EXERCISE DIRECTIONS → Take the material below and reproduce, word for word, only the lines from the line with "no lo fue. N" through the line with "esposa Claudia, encinta".

# # # #

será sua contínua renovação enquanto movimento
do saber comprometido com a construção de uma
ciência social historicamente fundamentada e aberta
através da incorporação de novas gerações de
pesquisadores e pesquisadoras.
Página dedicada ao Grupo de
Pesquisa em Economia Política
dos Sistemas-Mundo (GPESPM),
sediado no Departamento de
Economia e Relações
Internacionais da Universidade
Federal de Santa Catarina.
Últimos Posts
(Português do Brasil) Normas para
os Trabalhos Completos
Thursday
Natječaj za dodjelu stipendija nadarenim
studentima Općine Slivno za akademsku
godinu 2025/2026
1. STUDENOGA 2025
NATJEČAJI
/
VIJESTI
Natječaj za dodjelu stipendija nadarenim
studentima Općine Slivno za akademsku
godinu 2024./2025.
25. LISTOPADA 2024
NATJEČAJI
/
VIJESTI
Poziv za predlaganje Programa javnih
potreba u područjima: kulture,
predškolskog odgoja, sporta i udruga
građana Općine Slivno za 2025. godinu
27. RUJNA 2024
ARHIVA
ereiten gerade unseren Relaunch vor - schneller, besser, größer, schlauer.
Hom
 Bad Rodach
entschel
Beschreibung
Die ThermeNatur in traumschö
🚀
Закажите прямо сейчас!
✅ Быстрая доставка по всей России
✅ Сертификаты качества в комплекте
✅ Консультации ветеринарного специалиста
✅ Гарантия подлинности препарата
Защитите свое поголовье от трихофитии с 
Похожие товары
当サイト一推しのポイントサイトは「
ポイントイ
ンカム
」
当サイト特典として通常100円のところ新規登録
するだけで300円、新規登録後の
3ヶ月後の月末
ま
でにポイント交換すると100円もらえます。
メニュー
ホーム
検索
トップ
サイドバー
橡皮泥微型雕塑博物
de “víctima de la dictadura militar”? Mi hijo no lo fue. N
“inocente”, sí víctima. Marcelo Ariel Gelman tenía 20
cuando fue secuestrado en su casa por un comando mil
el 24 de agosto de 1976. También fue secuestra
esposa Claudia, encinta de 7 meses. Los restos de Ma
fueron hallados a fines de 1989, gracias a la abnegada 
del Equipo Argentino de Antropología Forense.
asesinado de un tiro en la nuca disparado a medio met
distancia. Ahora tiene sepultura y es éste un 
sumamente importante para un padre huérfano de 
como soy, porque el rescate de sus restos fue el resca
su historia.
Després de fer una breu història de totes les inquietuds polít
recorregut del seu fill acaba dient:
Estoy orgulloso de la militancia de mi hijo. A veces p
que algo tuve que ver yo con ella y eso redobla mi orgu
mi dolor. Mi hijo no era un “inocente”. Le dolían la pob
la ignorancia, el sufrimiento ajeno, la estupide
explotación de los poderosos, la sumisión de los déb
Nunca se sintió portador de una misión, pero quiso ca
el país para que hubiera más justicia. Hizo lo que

# # # #

SOLVED EXERCISE →
de “víctima de la dictadura militar”? Mi hijo no lo fue. N
“inocente”, sí víctima. Marcelo Ariel Gelman tenía 20
cuando fue secuestrado en su casa por un comando mil
el 24 de agosto de 1976. También fue secuestra
esposa Claudia, encinta de 7 meses. Los restos de Ma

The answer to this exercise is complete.